Heritage chickens. They have great foraging instincts and they love to explore. It’s great and it’s the reason that we raise only these breeds. It’s wonderful to raise an animal that acts like an animal.
Additionally, we raise our birds outdoors from the day we get them. They are on grass and dirt (and straw. and under a heat lamp) from the day they show up at our long-suffering post office. We think that a heritage breed on soil and grass is unmatched from an animal welfare and a taste perspective.
However, there is a downside.
They get out.
All. The. Time.
You know 1″ poultry mesh? So do they. They like to go through it. My theory is that the squeeziness is reassuring to them. Temple Grandin is with me on that one.
Excuse me, I need to collect a chick.
Lest you think that’s a rhetorical device, I assure you that I just stepped away from my computer to collected a panicked, five-day-old chick. What does this look like? Let me show you.

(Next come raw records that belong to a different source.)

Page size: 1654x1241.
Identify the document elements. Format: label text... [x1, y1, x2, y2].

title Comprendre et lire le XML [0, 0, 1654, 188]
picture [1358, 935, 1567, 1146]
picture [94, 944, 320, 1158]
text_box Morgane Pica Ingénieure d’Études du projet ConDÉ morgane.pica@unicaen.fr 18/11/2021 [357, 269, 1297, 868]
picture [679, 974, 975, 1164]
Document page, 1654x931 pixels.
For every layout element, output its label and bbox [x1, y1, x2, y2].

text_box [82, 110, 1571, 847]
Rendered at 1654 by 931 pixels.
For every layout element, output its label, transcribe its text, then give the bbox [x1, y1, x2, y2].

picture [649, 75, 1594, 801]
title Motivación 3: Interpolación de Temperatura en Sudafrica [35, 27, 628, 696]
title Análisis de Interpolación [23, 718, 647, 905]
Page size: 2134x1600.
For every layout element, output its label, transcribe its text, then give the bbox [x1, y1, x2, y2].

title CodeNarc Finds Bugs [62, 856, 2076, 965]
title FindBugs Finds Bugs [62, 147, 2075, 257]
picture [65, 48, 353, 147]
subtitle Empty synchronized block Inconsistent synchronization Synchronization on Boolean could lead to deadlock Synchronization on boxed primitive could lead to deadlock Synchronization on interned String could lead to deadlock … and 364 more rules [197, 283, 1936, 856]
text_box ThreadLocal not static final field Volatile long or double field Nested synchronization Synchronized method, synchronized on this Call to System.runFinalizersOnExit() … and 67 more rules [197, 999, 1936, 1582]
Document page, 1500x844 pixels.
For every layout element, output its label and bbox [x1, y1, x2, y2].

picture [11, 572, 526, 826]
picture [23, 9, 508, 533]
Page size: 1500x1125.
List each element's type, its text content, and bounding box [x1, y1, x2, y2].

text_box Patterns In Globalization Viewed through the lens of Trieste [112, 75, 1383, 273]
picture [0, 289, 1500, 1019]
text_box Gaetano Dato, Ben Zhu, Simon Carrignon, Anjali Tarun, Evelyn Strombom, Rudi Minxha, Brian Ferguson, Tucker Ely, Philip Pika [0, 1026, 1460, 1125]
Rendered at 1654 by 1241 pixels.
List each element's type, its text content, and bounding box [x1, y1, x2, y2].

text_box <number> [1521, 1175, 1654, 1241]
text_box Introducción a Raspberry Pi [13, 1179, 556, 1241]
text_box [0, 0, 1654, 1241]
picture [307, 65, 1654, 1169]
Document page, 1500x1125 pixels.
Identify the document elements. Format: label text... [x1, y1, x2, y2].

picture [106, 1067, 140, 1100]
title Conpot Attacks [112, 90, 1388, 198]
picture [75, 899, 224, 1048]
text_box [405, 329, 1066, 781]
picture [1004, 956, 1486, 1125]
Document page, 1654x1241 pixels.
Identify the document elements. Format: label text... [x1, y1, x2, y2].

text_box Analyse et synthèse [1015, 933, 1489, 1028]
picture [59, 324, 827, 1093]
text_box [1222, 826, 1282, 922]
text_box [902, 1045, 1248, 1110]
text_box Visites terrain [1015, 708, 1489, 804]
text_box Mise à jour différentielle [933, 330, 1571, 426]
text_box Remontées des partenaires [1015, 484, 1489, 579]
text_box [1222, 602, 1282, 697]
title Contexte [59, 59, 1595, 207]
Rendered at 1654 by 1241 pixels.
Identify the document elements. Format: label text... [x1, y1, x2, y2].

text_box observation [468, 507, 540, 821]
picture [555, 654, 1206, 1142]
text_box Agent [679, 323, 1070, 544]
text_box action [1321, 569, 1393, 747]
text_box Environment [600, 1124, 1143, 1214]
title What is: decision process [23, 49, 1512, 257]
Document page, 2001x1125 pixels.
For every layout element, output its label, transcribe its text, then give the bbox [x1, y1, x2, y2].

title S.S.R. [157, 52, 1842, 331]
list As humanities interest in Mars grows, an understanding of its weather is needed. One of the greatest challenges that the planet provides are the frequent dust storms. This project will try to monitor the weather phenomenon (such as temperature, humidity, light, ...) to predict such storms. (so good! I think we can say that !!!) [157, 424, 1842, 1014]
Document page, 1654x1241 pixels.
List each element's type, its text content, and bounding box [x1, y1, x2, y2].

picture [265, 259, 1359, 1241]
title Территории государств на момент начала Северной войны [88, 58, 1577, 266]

This is not, I confess, the chicken I just went to collect. She was only a single escaped chicken and the ones in the photo and my hat are the chickens that escaped when I was at our other farm, dealing with our other chickens.
Lauren’s dog is, in general, an amazing animal possessed of a tremendous amount of mothering instincts. Seriously. I’d sooner trust her with a newborn than an electric mesh fence. She has been a tremendous asset in identifying and locating escaped chicks this year. She’ll hear a distress peep long before we do and zero in on the poor little peeper in the way that only a critter with ears that big can do. Good girl.
But she’s bored with it by now.
I’d like to have a really awesome punchline right now… Something that just drives this whole anecdote home… But I don’t, so I’ll leave you with the thought that I’m currently wearing a hat full of baby chicken poop.